● Work task
Every record must be given again word for word; no picture belongs in the copy.
(Records for this exercise Opens)
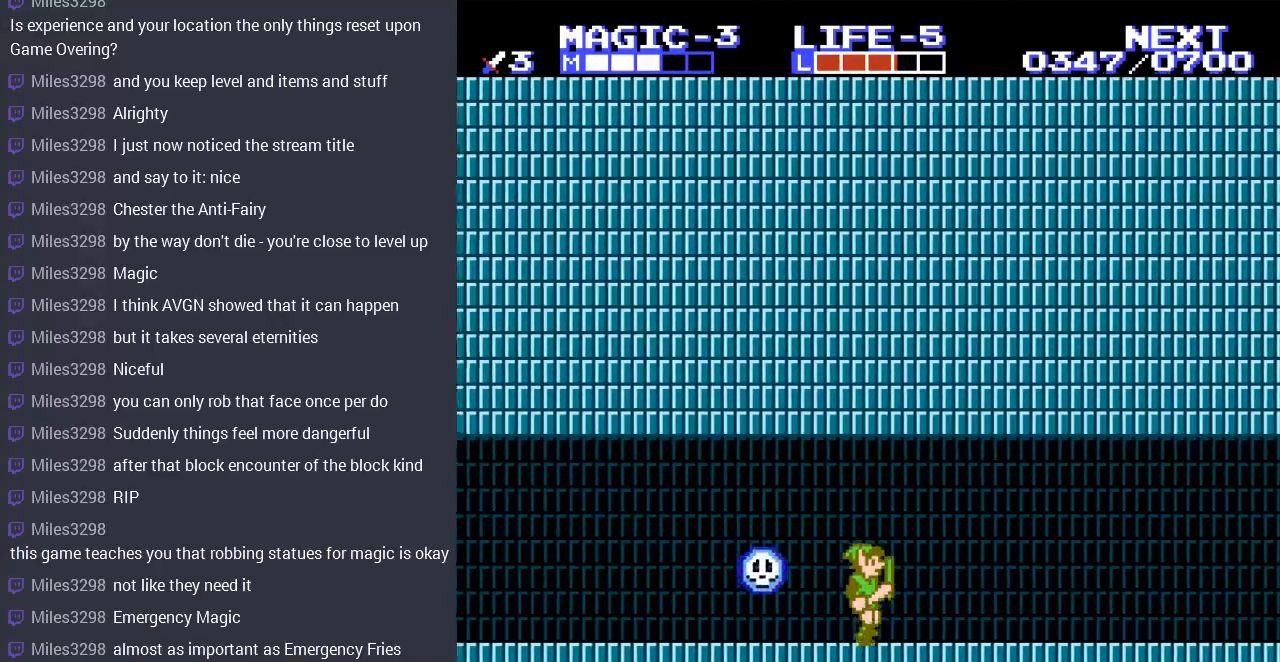
{"buttons": ["DPAD_LEFT"], "events": [[367, "DPAD_RIGHT", "up"], [433, "DPAD_LEFT", "down"]]}
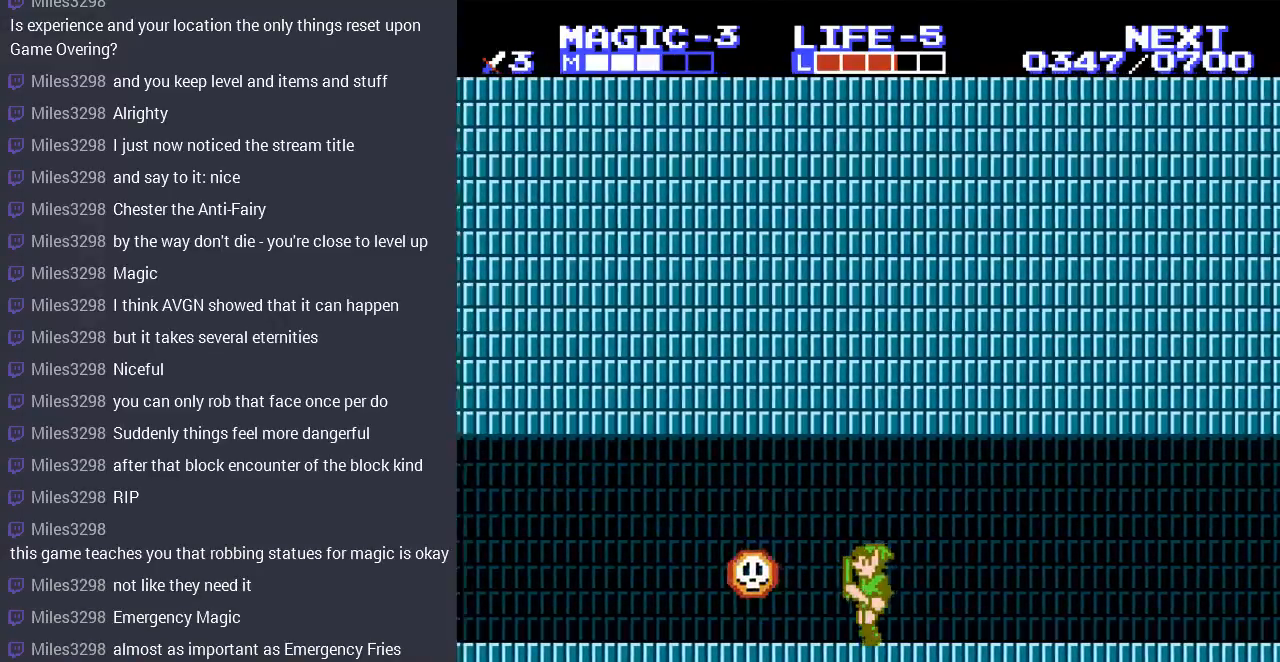
{"buttons": ["DPAD_LEFT"], "events": [[33, "DPAD_LEFT", "up"], [200, "DPAD_LEFT", "down"]]}
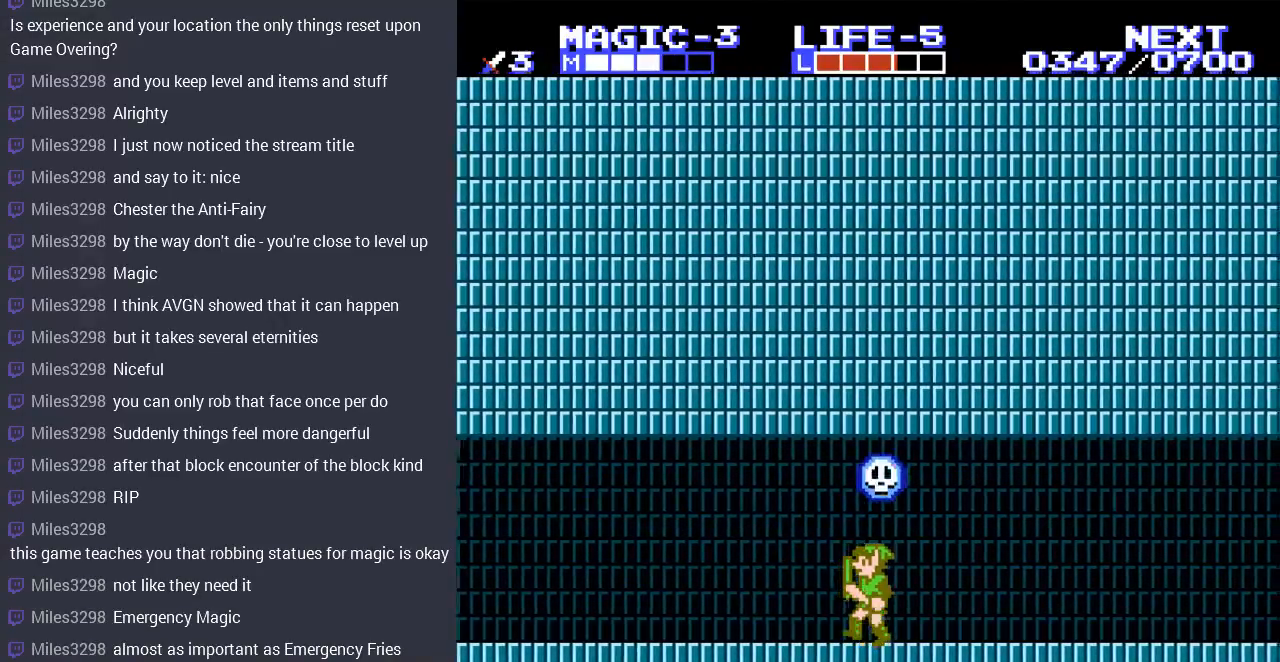
{"buttons": ["DPAD_LEFT"], "events": [[333, "A", "down"], [400, "DPAD_UP", "down"], [433, "DPAD_UP", "up"], [500, "A", "up"]]}
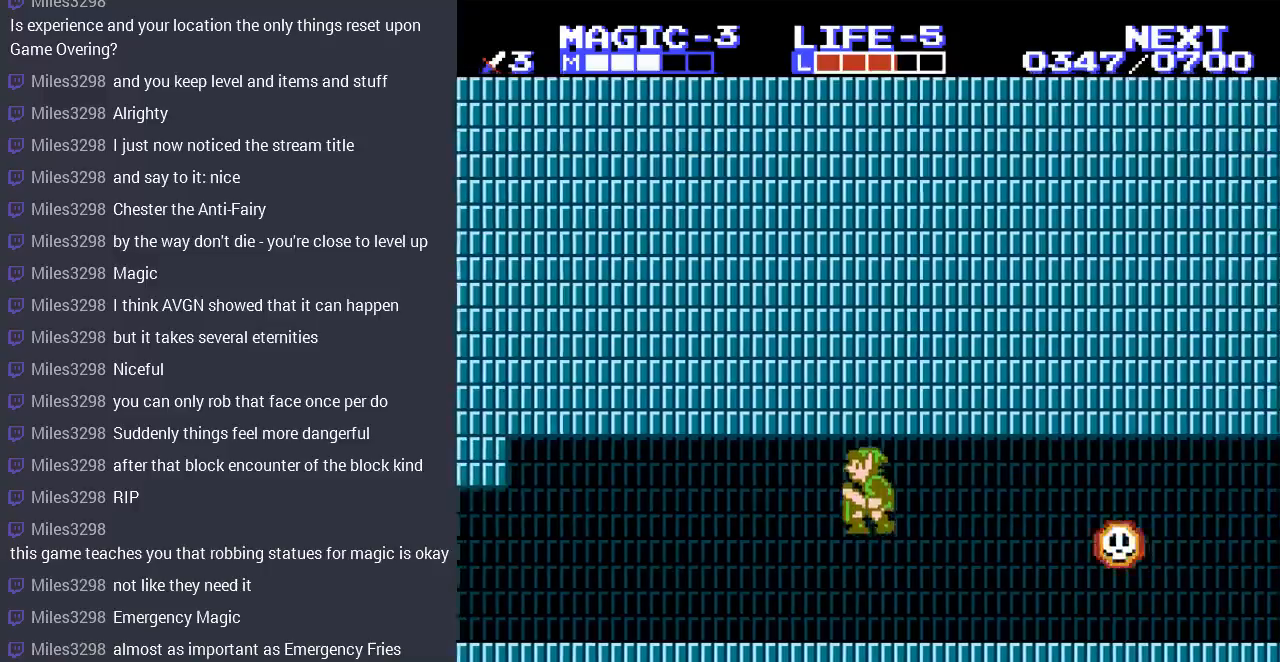
{"buttons": ["DPAD_LEFT"], "events": []}
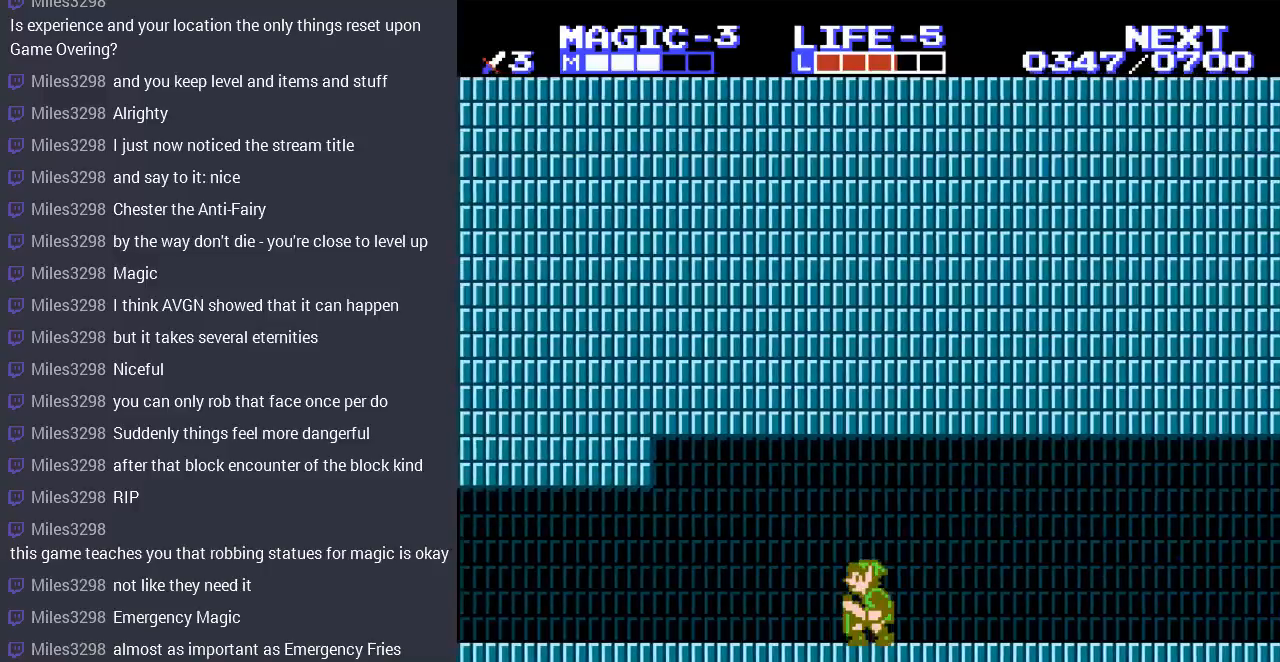
{"buttons": ["DPAD_LEFT"], "events": [[133, "DPAD_UP", "down"], [167, "DPAD_UP", "up"]]}
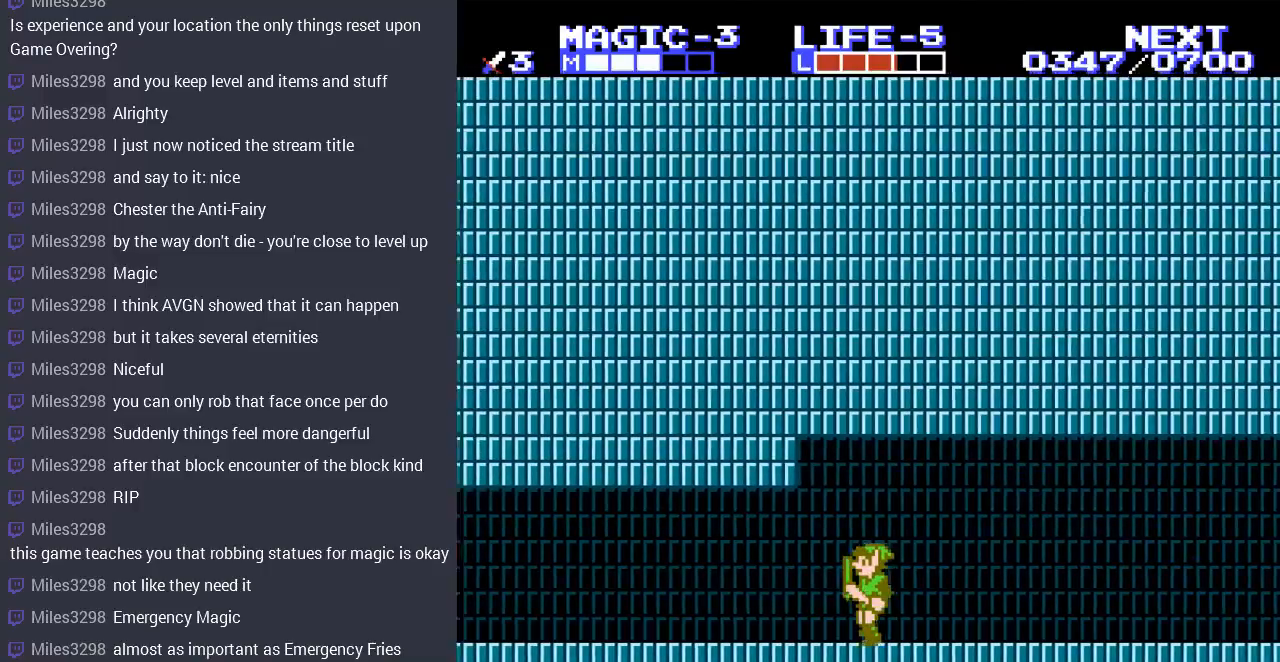
{"buttons": ["DPAD_UP", "DPAD_LEFT"], "events": [[100, "DPAD_UP", "down"], [133, "DPAD_UP", "up"], [267, "DPAD_UP", "down"]]}
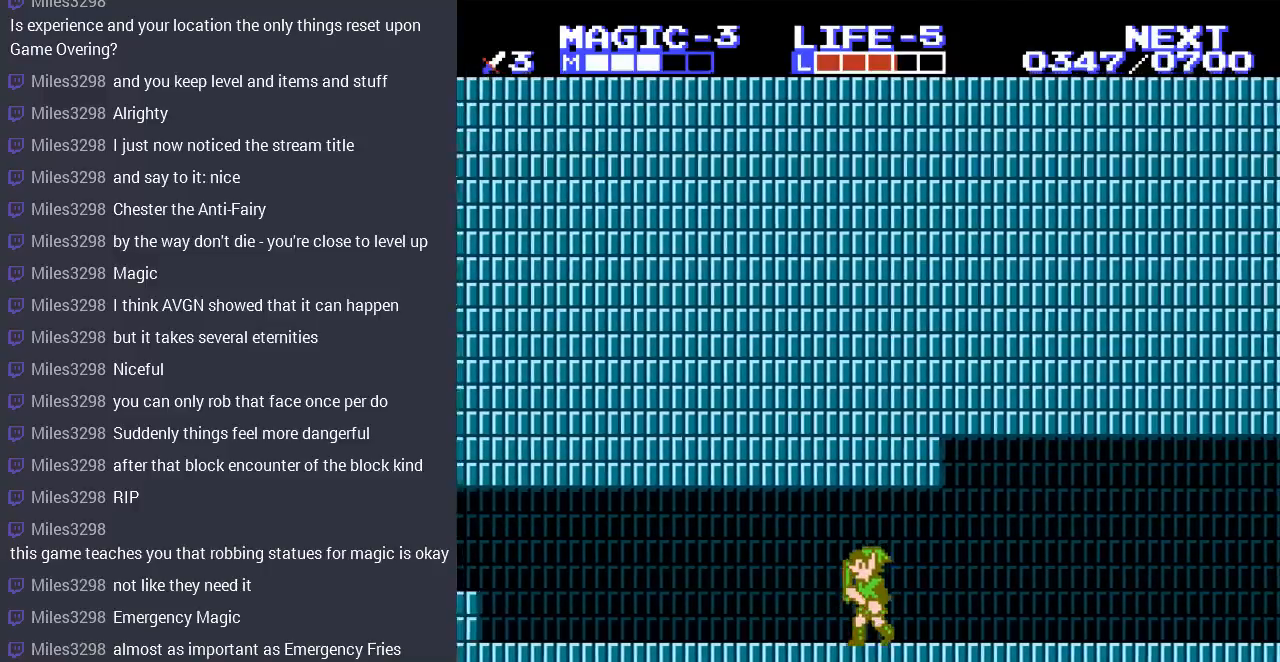
{"buttons": ["DPAD_UP", "DPAD_LEFT"], "events": []}
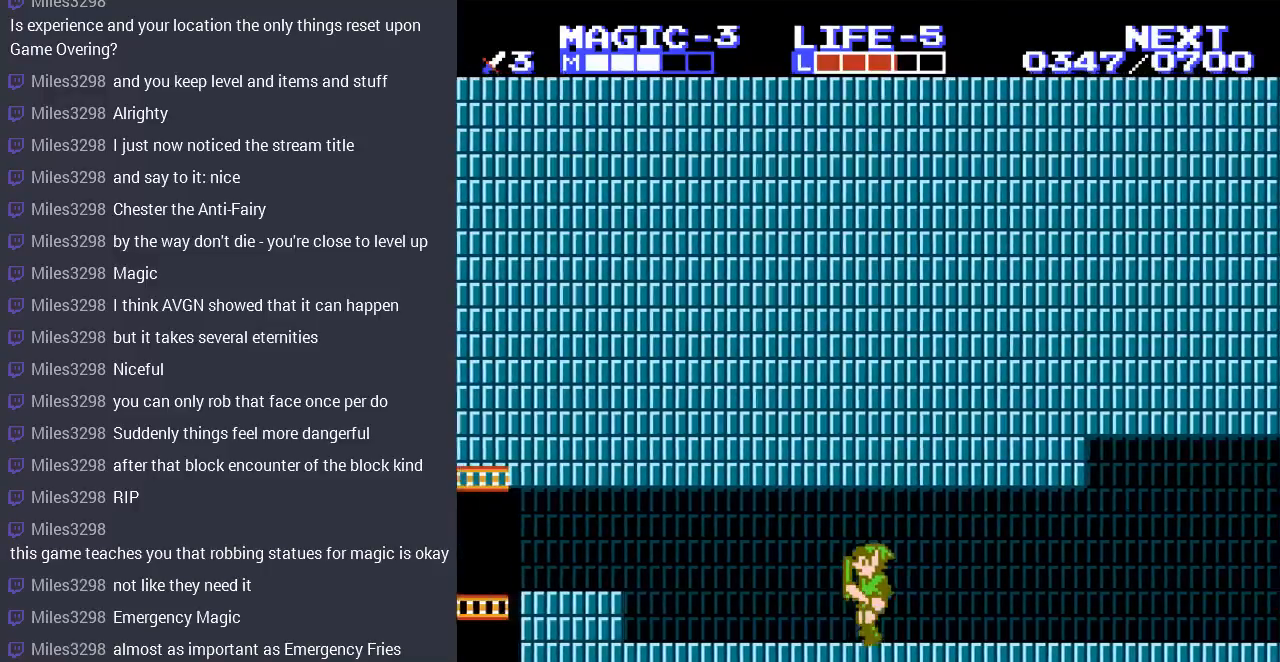
{"buttons": ["DPAD_UP", "DPAD_LEFT"], "events": []}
(Records for this exercise Closes)
● The answer
{"buttons": ["DPAD_LEFT"], "events": [[367, "DPAD_RIGHT", "up"], [433, "DPAD_LEFT", "down"]]}
{"buttons": ["DPAD_LEFT"], "events": [[33, "DPAD_LEFT", "up"], [200, "DPAD_LEFT", "down"]]}
{"buttons": ["DPAD_LEFT"], "events": [[333, "A", "down"], [400, "DPAD_UP", "down"], [433, "DPAD_UP", "up"], [500, "A", "up"]]}
{"buttons": ["DPAD_LEFT"], "events": []}
{"buttons": ["DPAD_LEFT"], "events": [[133, "DPAD_UP", "down"], [167, "DPAD_UP", "up"]]}
{"buttons": ["DPAD_UP", "DPAD_LEFT"], "events": [[100, "DPAD_UP", "down"], [133, "DPAD_UP", "up"], [267, "DPAD_UP", "down"]]}
{"buttons": ["DPAD_UP", "DPAD_LEFT"], "events": []}
{"buttons": ["DPAD_UP", "DPAD_LEFT"], "events": []}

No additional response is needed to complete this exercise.